## Reading text:
····················
The sump 70 may also be formed by a sump conduit 72 that may fluidly couple the lower
portion of the tub 14 to a pump 74. The pump 74 may direct liquid to a drain conduit
76, which may drain the liquid from the washing machine 10, or to a recirculation
conduit 78, which may terminate at a recirculation inlet 80. The recirculation inlet
80 may direct the liquid from the recirculation conduit 78 into the drum 16. The recirculation
inlet 80 may introduce the liquid into the drum 16 in any suitable manner, such as
by spraying, dripping, or providing a steady flow of liquid. In this manner, liquid
provided to the tub 14, with or without treating chemistry may be recirculated into
the treating chamber 18 for treating the laundry within.
[0017] The liquid supply and/or recirculation and drain system may be provided with a heating
system which may include one or more devices for heating laundry and/or liquid supplied
to the tub 14, such as a steam generator 82 and/or a sump heater 84. Liquid from the
household water supply 40 may be provided to the steam generator 82 through the inlet
conduit 46 by controlling the first diverter mechanism 48 to direct the flow of liquid
to a steam supply conduit 86. Steam generated by the steam generator 82 may be supplied
to the tub 14 through a steam outlet conduit 87. The steam generator 82 may be any
suitable type of steam generator such as a flow through steam generator or a tank-type
steam generator. Alternatively, the sump heater 84 may be used to generate steam in
place of or in addition to the steam generator 82. In addition or alternatively to
generating steam, the steam generator 82 and/or sump heater 84 may be used to heat
the laundry and/or liquid within the tub 14 as part of a cycle of operation.
[0018] Additionally, the liquid supply and recirculation and drain system may differ from
the configuration shown in Figure 1, such as by inclusion of other valves, conduits,
treating chemistry dispensers, sensors, such as water level sensors and temperature
sensors, and the like, to control the flow of liquid through the washing machine 10
and for the introduction of more than one type of treating chemistry.
[0019] The washing machine 10 also includes a drive system for rotating the drum 16 within
the tub 14. The drive system may include a motor 88 for rotationally driving the drum
16. The motor 88 may be directly coupled with the drum 16 through a drive shaft 90
to rotate the drum 16 about a rotational axis during a cycle of operation. The motor
88 may be a brushless permanent magnet (BPM) motor having a stator 92 and a rotor
94. Alternately, the motor 88 may be coupled with the drum 16 through a belt and a
drive shaft to rotate the drum 16, as is known in the art. Other motors, such as an
induction motor or a permanent split capacitor (PSC) motor, may also be used. The
motor 88 may rotationally drive the drum 16 including that the motor 88 may rotate
the drum 16 at various speeds in either rotational direction.
[0020] An imaging device 95 may be configured to image the treating chamber 18 and/or anything
within the treating chamber 18. Exemplary imaging devices 95 may include any optical
sensor capable of capturing still or moving images, such as a camera. One suitable
type of camera may be a CMOS camera. Other exemplary imaging devices include a CCD
camera, a digital camera, a video camera or any other type of device capable of capturing
an image. That camera may capture either or both visible and non-visible radiation.
····················
## Task list:
(1) Please list every conduit named in the washing machine text, with its reference number.
(2) Output the stretch of the washing machine text from "[0018] Additionally, the" through "of treating chemistry.", word for word.

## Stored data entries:
····················
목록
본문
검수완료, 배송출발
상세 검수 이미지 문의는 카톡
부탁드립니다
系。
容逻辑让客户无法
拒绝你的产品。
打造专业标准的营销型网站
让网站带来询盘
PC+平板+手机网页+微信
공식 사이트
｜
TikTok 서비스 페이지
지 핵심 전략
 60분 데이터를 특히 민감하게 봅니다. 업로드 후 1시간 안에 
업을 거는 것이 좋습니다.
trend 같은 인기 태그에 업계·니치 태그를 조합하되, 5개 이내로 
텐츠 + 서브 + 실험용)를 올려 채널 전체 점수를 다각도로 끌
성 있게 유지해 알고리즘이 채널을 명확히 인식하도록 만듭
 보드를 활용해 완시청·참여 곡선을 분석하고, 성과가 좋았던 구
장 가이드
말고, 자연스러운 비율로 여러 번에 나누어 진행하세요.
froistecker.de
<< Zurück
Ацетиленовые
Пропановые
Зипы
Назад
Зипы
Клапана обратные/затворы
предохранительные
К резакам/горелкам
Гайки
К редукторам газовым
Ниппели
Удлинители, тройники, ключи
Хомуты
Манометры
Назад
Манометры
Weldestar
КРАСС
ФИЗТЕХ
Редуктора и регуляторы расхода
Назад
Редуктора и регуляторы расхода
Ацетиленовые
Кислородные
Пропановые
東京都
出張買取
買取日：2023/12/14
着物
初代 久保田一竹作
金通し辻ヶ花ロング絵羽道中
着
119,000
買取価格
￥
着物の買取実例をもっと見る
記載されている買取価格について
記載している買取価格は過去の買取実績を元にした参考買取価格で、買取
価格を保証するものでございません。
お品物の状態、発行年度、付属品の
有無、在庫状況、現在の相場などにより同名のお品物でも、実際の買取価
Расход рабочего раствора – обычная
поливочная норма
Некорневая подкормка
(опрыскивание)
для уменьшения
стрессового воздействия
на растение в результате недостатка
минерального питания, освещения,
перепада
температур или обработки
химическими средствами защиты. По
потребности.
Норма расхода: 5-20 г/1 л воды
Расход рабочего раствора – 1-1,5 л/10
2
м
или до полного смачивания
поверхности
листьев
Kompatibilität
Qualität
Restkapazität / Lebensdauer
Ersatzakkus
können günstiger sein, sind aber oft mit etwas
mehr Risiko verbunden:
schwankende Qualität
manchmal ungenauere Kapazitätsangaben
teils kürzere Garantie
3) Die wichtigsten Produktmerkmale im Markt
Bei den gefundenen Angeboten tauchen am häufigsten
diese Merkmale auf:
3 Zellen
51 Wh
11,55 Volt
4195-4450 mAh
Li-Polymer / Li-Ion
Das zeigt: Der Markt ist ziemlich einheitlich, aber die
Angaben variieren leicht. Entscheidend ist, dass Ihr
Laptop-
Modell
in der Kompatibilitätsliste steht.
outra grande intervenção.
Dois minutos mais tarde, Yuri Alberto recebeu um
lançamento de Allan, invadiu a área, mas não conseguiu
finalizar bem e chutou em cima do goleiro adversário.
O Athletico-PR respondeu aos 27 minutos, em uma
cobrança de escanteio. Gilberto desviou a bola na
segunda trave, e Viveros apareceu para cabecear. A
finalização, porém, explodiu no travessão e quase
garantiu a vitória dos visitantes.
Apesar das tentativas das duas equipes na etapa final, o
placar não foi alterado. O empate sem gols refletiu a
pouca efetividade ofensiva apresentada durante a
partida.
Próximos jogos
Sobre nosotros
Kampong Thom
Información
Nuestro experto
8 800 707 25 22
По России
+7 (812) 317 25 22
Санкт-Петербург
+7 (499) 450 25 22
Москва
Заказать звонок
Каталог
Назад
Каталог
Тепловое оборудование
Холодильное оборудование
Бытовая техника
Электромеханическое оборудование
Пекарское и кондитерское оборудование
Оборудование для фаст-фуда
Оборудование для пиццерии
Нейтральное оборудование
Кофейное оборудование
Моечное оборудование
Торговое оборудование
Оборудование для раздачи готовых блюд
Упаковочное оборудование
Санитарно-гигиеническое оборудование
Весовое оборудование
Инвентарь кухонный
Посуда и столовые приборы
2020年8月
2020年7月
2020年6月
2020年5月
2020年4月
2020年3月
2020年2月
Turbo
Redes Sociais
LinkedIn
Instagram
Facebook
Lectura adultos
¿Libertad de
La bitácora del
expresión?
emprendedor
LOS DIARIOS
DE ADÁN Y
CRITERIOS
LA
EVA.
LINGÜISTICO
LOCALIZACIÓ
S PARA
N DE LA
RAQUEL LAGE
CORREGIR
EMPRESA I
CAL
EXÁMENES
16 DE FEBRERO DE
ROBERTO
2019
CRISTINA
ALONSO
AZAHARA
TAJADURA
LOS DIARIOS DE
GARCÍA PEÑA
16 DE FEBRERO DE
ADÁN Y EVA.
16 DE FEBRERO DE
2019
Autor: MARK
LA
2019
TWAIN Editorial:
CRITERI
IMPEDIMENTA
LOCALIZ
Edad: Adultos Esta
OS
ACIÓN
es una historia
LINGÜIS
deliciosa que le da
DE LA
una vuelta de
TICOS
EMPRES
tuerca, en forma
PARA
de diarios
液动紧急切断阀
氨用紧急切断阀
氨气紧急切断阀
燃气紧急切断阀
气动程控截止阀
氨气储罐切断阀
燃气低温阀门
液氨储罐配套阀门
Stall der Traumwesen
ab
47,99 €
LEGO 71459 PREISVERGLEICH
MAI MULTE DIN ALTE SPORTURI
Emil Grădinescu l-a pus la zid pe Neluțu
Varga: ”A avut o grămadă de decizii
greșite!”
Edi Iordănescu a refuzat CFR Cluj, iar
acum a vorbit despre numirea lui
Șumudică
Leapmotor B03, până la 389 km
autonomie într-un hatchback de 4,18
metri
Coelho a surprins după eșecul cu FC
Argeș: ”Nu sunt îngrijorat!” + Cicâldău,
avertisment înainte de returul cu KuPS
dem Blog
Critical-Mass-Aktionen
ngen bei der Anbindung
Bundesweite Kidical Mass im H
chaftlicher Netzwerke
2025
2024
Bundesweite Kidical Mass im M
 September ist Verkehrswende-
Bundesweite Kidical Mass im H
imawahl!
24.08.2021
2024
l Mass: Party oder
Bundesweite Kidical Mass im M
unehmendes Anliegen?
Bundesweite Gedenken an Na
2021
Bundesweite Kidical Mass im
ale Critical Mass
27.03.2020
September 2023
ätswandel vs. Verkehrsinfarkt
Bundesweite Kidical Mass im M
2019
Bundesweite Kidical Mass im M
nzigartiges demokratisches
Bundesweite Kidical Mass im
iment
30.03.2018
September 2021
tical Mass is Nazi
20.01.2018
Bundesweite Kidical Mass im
····················
## Outputs in order:
(1)
sump conduit 72
drain conduit 76
recirculation conduit 78
inlet conduit 46
steam supply conduit 86
steam outlet conduit 87

(2)
[0018] Additionally, the liquid supply and recirculation and drain system may differ from
the configuration shown in Figure 1, such as by inclusion of other valves, conduits,
treating chemistry dispensers, sensors, such as water level sensors and temperature
sensors, and the like, to control the flow of liquid through the washing machine 10
and for the introduction of more than one type of treating chemistry.